Ah you live where that you get 5.1 cent/KWh at any time of day? Reykjavík on a geothermal plant/volcano? That's certainly not the norm.I have. I have time of day charging and average 5.1 cents/KWh if I only charge between 10PM and 6AM at home (that's like getting gas at ~$0.60/gallon based off my average 3 mi/KWh). Only scheduled maintenance is at 150k and 200k miles for my Mach-E. I am now 100% work from home and that won't change unless I get a different job so I only drive about 5k miles a year now so I won't even make it to 150k miles before I get rid of it. The only thing I will ever have to replace is tires (not even breaks as I almost never touch them due to 1-pedal driving). So after tax, title, license, electrical outlet install and all tax breaks, my Mach-E (4WD Select) will be ~$44k (I got a 0% 36-month loan). Only about $800/year to insure too.
I'm not seeing a comparison to a gas car. If you are only driving 5k/year, you would hardly be paying anything in gas to justify the price increase for an electric car. Since your electrical is less than half the normal rate of the lowest state in the nation, I am going to assume your gas price is as well! So figure a 25 MPG gas car would use $328 / year or $3300 in 10 years. You didn't say when you would get rid of it, but 10 years seems like a reasonable number. Hope you never have to replace the battery!

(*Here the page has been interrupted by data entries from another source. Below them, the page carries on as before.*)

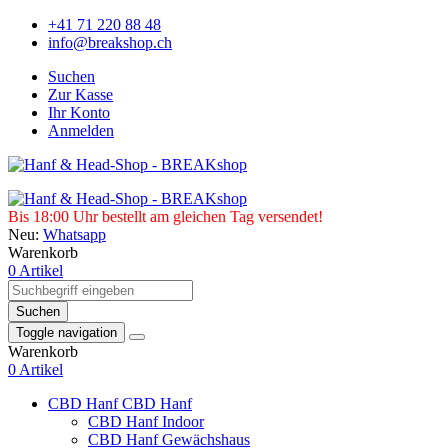
+41 71 220 88 48
info@breakshop.ch
Suchen
Zur Kasse
Ihr Konto
Anmelden
Bis 18:00 Uhr bestellt am gleichen Tag versendet!
Neu:
Whatsapp
Warenkorb
0 Artikel
Suchen
Toggle navigation
Warenkorb
0 Artikel
CBD Hanf
CBD Hanf
CBD Hanf Indoor
CBD Hanf Gewächshaus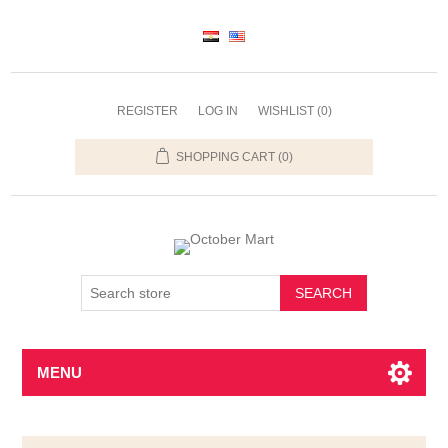
REGISTER
LOG IN
WISHLIST
(0)
SHOPPING CART
(0)
SEARCH
MENU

Can you find a gas car with a power to weight ratio of > 0.0605 (266hp @ 4400lbs) for less than $40,700? Easily. That's excluding electricity costs. Even double that and you are still paying more for the EV.
Also, sure - count the $7,500 federal tax credit. It helps your personal situation. However, it's still coming out of everyone's paycheck. EVs even more unaffordable, once you take away the tax theft.